Berdasarkan uraian di atas dapat disimpulkan bahwa metode pembelajaran inquiri adalah  suati rangkaian kegiatan belajar yang melibatkan seluruh kemampuan siswa untuk mencari dan menyelidiki secara sistematis, kritis, logis, analitis, sehingga mereka dapat merumuskan sendiri penemuannya dengan penuh percaya diri.
pendekatan inquiri ini menganggap bahwa siswa sebagai subyek dan obyek dalam belajar yang mempunyai kemampuan-kemampuan dasar dalam berkembang secara optimal sesuai dengan kemampuan yang dimilikinya. Maka dalam menggunakan pendekatan ini proses pembelajaran yang diberikan harus dipandang sebagai stimulus yang dapat menantang siswa untuk melakukan kegiatan belajar. Pada pendekatan ini peranan guru/pendidik lebih banyak menempatkan diri sebagai pembimbing atau pemimpin belajar serta fasilator belajar.

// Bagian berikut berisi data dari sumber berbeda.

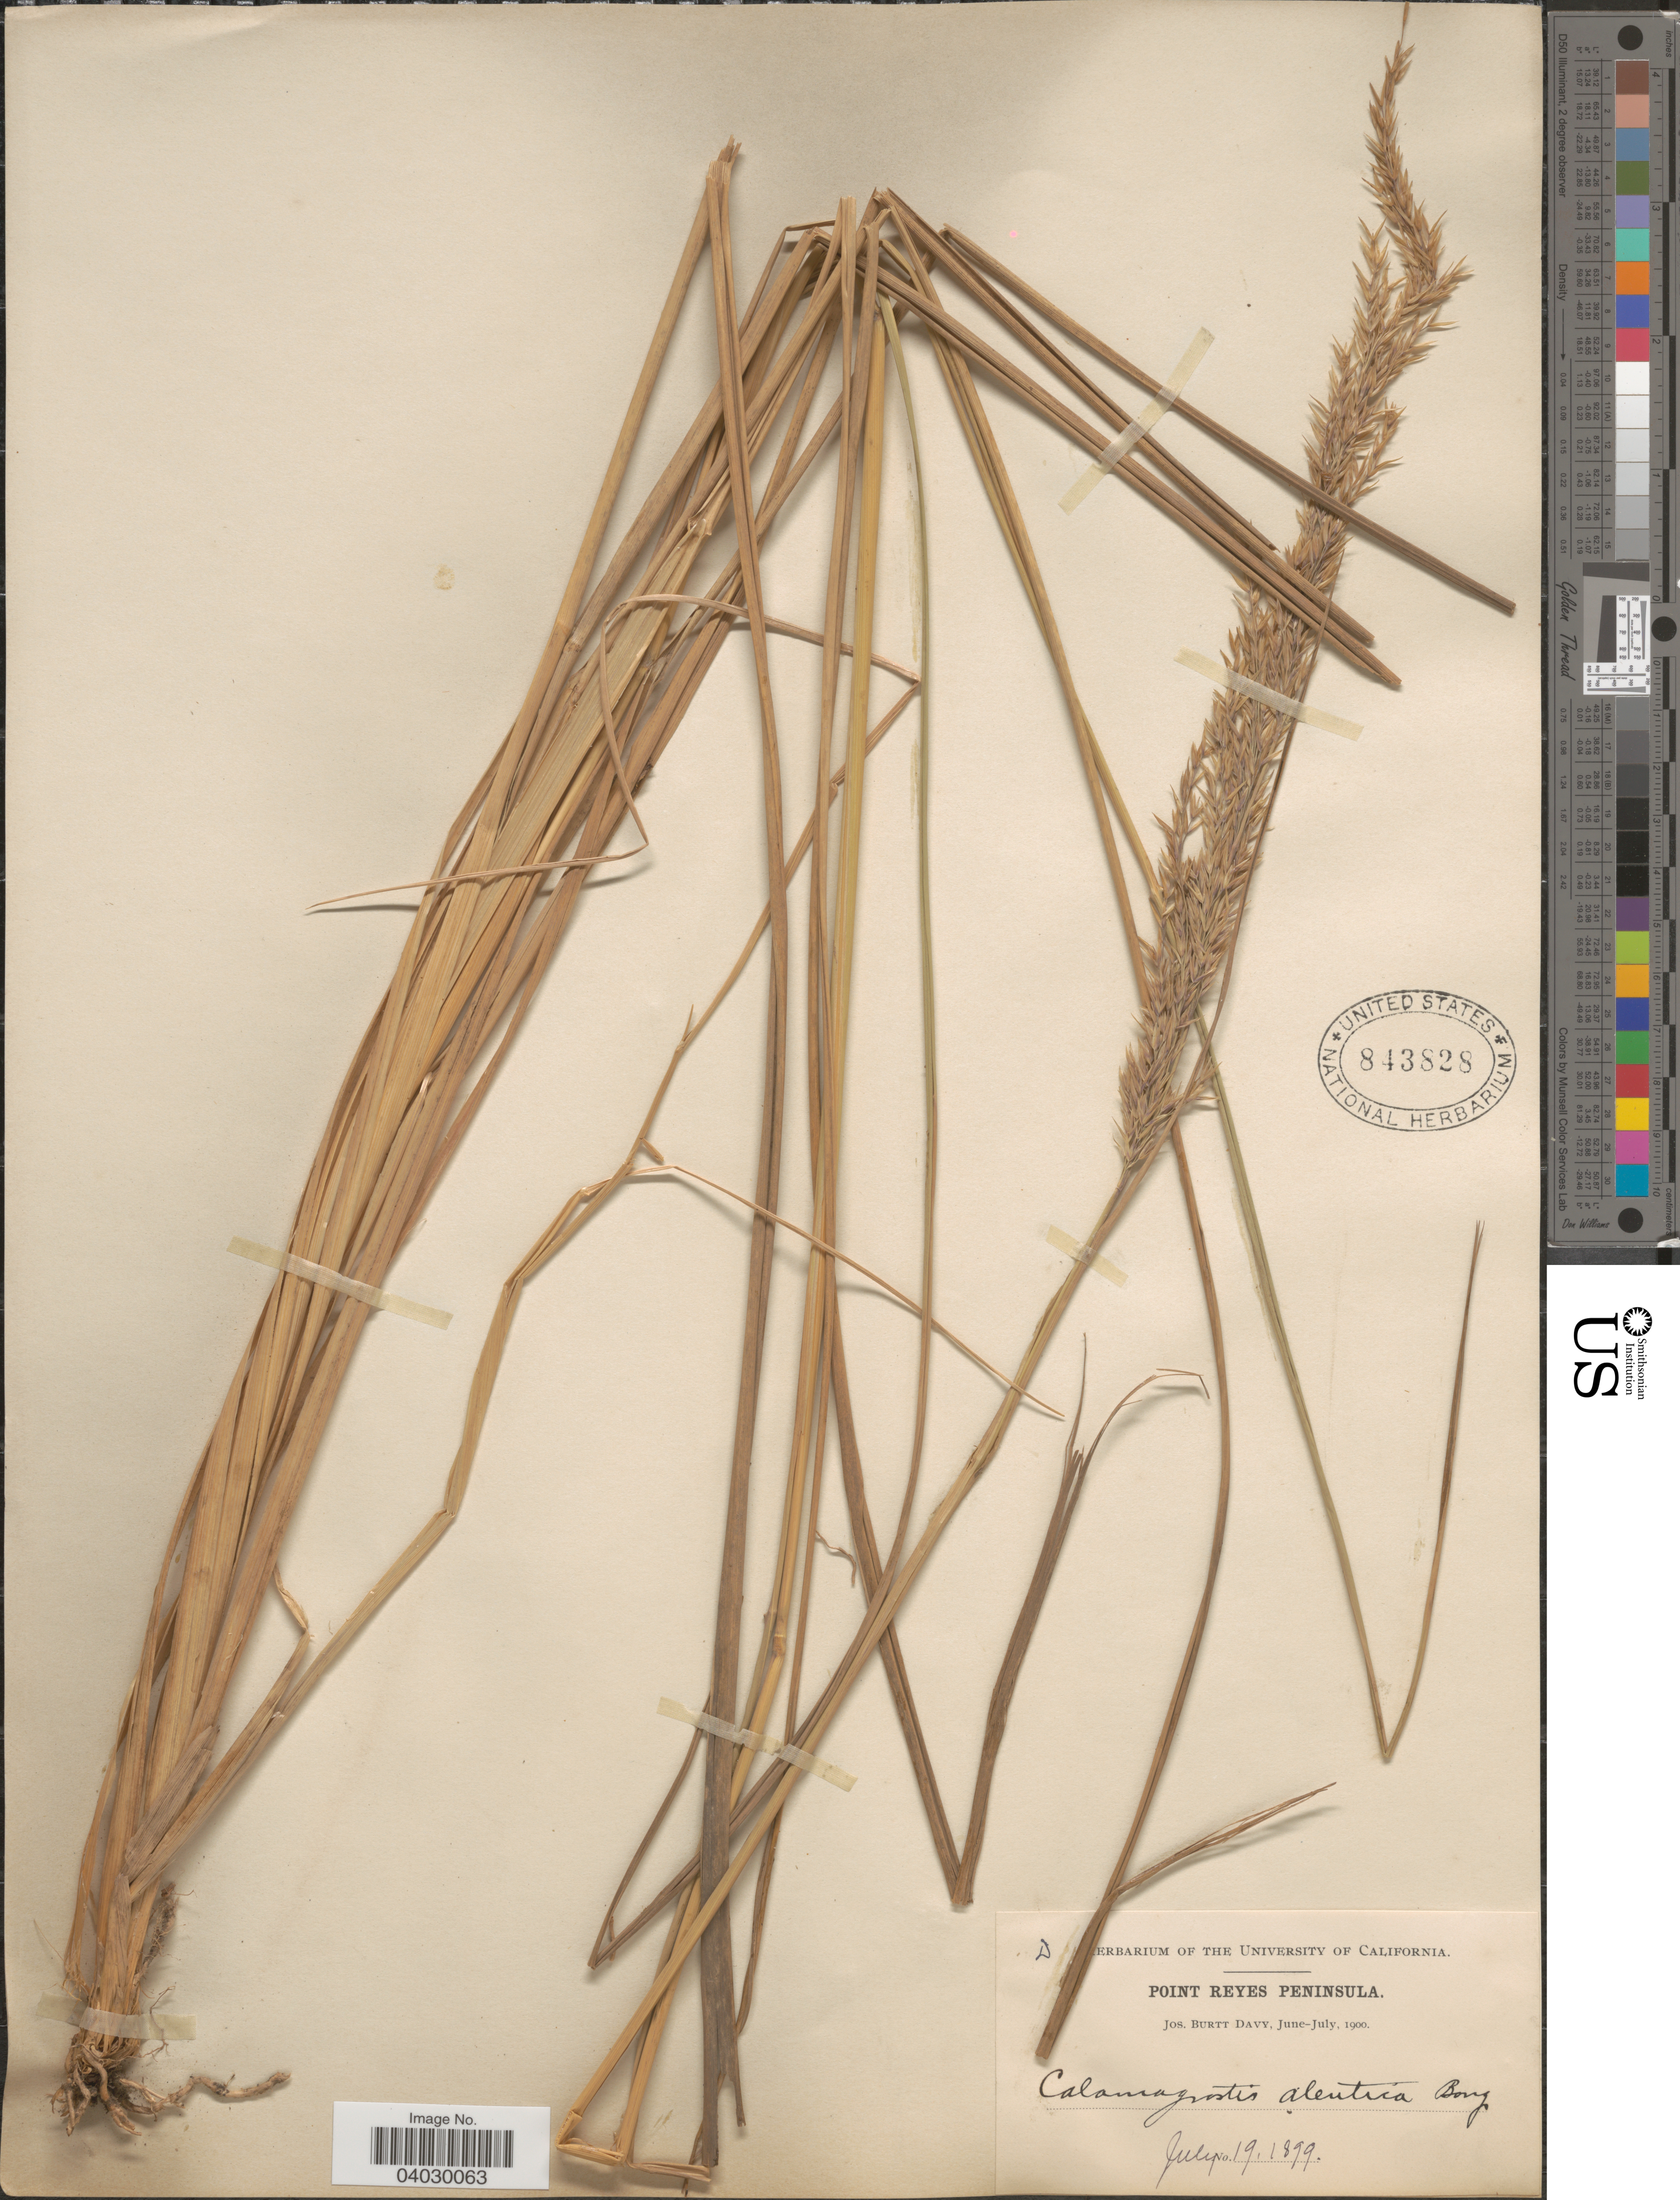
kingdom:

Dengan demikian siswa lebih banyak melakukan kegiatan sendiri atau dalam bentuk kelompok memecahkan permasalahan dengan bimbingan guru.
Menurut Sund and Trown (1973) pendekatan inquiri ada 3 macam:
1.    Inquiri terpimpin (Guide Inquiry); peserta didik memperoleh pedoman sesuai dengan yang dibutuhkan. Pedoman-pedoman tersebut biasanya berupa pertanyaan-pertanyaan yang membimbing. Pendekatan ini digunakan terutama bagi para peserta didik yang belum berpengalaman belajar dengan pendekatan inquiri, dalam hal ini guru memberikan bimbingan dan pengarahan yang cukup luas. Pada tahap awal bimbingan lebih banyak diberikan akan tetapi lama kelamaan sedikit demi sedikit dapat dikurangi sesuai dengan perkembangan peserta didik.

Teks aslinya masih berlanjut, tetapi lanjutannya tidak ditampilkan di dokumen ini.